By Judy Dempsey International Herald Tribune

Published: October 12, 2006
 
BERLIN As both sides of the Atlantic compete for reliable energy sources, Russia appears to be playing Europe against the United States by favoring Germany as its most important strategic partner and the main transit country for Russian gas to lucrative markets in Western Europe.
 
The goal of linking Europe’s largest economy much more closely to Russia emerged clearly this week: Moscow shut out American firms from the development of a major gas field and reneged on previous plans to send liquefied natural gas from that field to the United States, and President Vladimir Putin spelled out priorities to Russian and German political and business leaders in Dresden.
 
Returning to the city where he was a KGB agent from 1985 to 1990, Putin dwelled on the new North European Gas Pipeline Russia and Germany are building under the Baltic Sea.
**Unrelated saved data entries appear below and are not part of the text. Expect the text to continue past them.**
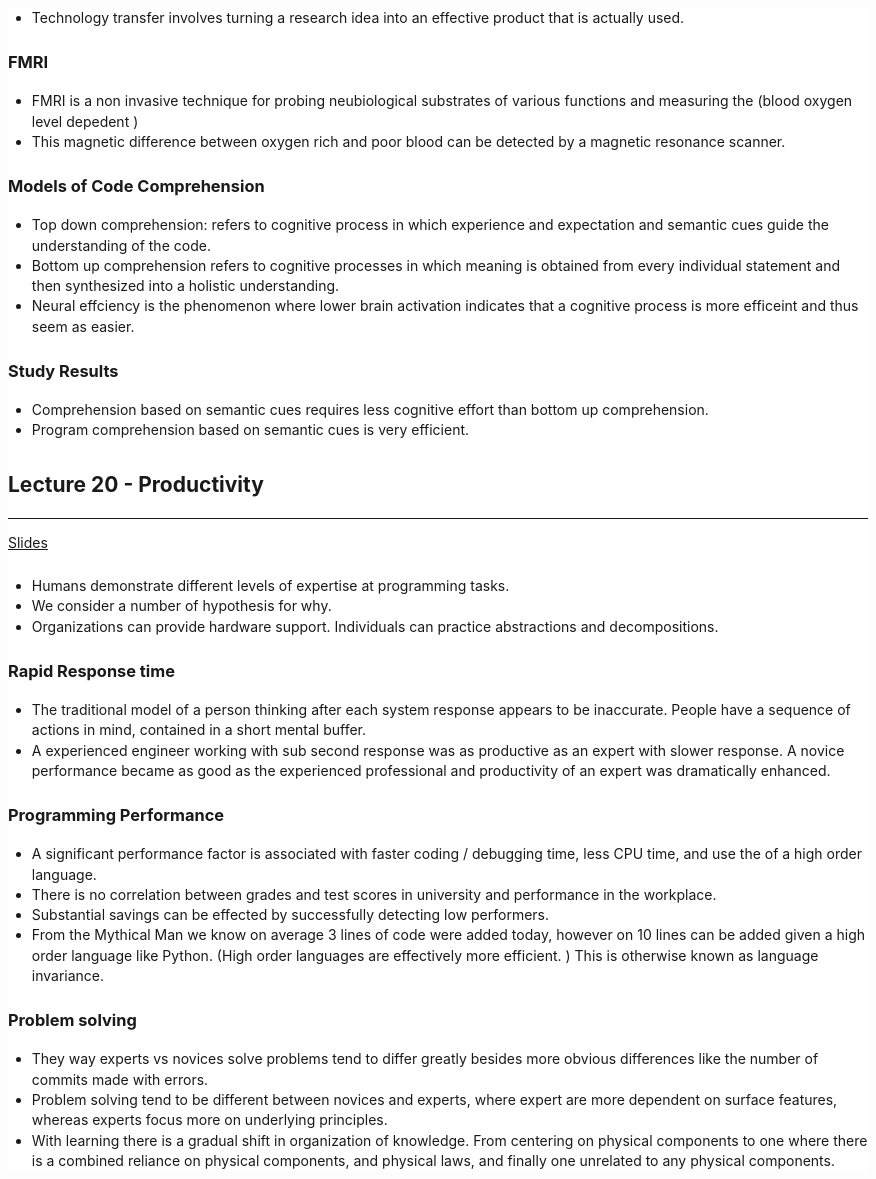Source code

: - Technology transfer involves turning a research idea into an effective product that is actually used.  
### FMRI
- FMRI is a non invasive technique for probing neubiological substrates of various functions and measuring the (blood oxygen level depedent ) 
- This magnetic difference between oxygen rich and poor blood can be detected by a magnetic resonance scanner. 
### Models of Code Comprehension
- Top down comprehension: refers to cognitive process in which experience and expectation and semantic cues guide the understanding of the code.  
- Bottom up comprehension refers to cognitive processes in which meaning is obtained from every individual statement and then synthesized into a holistic understanding.  
- Neural effciency is the phenomenon where lower brain activation indicates that a cognitive process is more efficeint and thus seem as easier. 

### Study Results
- Comprehension based on semantic cues requires less cognitive effort than bottom up comprehension.  
- Program comprehension based on semantic cues is very efficient.  
## Lecture 20 - Productivity
--- 
[Slides](https://web.eecs.umich.edu/~weimerw/481/lectures/se-19-productive.pdf)  
###
- Humans demonstrate different levels of expertise at programming tasks.
- We consider a number of hypothesis for why.  
- Organizations can provide hardware support. Individuals can practice abstractions and decompositions. 
### Rapid Response time
- The traditional model of a person thinking after each system response appears to be inaccurate. People have a sequence of actions in mind, contained in a short mental buffer.  
- A experienced engineer working with sub second response was as productive as an expert with slower response. A novice performance became as good as the experienced professional and productivity of an expert was dramatically enhanced.
### Programming Performance
- A significant performance factor is associated with faster coding / debugging time, less CPU time, and use the of a high order language.
- There is no correlation between grades and test scores in university and performance in the workplace.
- Substantial savings can be effected by successfully detecting low performers.
- From the Mythical Man we know on average 3 lines of code were added today, however on 10 lines can be added given a high order language like Python. (High order languages are effectively more efficient. ) This is otherwise known as language invariance.  
### Problem solving 
- They way experts vs novices solve problems tend to differ greatly besides more obvious differences like the number of commits made with errors.  
- Problem solving tend to be different between novices and experts, where expert are more dependent on surface features, whereas experts focus more on underlying principles.  
- With learning there is a gradual shift in organization of knowledge. From centering on physical components to one where there is a combined reliance on physical components, and physical laws, and finally one unrelated to any physical components.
Once in place, he noted, Germany will gain a special role in Europe’s energy market. “This would mean that Germany is not only a consumer of natural gas but would make it a big European distributor of Russian gas,” Putin said. “It would transform the energy face of Germany and strengthen its role in European energy matters.”
 
Gazprom, Russia’s state-owned gas monopoly, already supplies a third of Germany’s energy and a quarter of all gas consumed in the European Union.
 
While West Germany started developing trade and energy contacts with the Soviet Union in the 1970s, the current big push by Germany and Russia to forge closer economic ties goes well beyond traditional realms. At €25 billion, bilateral trade for the first six months of this year almost equaled that for all of 2005.
 
“Putin and Gazprom have a lot of cards in their hands,” said Jonathan Stern, director of research at the Oxford Institute for Energy Studies.
 
Two U.S. oil firms, ConocoPhillips and Chevron, were dealt losing cards this week when Gazprom – in line with earlier Russian moves to renege on deals giving Shell oil from fields in Sakhalin – said it would exclude foreign companies from shares in the huge Shtokman gas field and instead develop it alone.
 
Two European oil firms, Total of France and Norsk Hydro of Norway, had also hoped for a deal on Shtokman. But America suffered the added blow of being denied liquefied natural gas supplies from the field once it is developed.
 
“Shtokman will be the resource base for Russian gas exports to Europe via the North European pipeline,” declared Alexei Miller, Gazprom’s chairman. Foreign firms will participate only on specific technical contracts, he added. “This decision is an additional guarantee of the Russian gas supply to Europe, security in the long term, and proof that the European market is of dominating significance for Gazprom.”
 
Stern noted that this decision, announced Monday before Putin met Chancellor Angela Merkel in Dresden, marked a return to Russia’s original plan. “Instead of sending gas to the U.S., it will now send the gas from Shtokman via the new pipeline to Europe,” he said.
 
“Europe and Russia will become even more dependent, as Europe buys more gas from Russia and Russia depends on Europe as a reliable market.”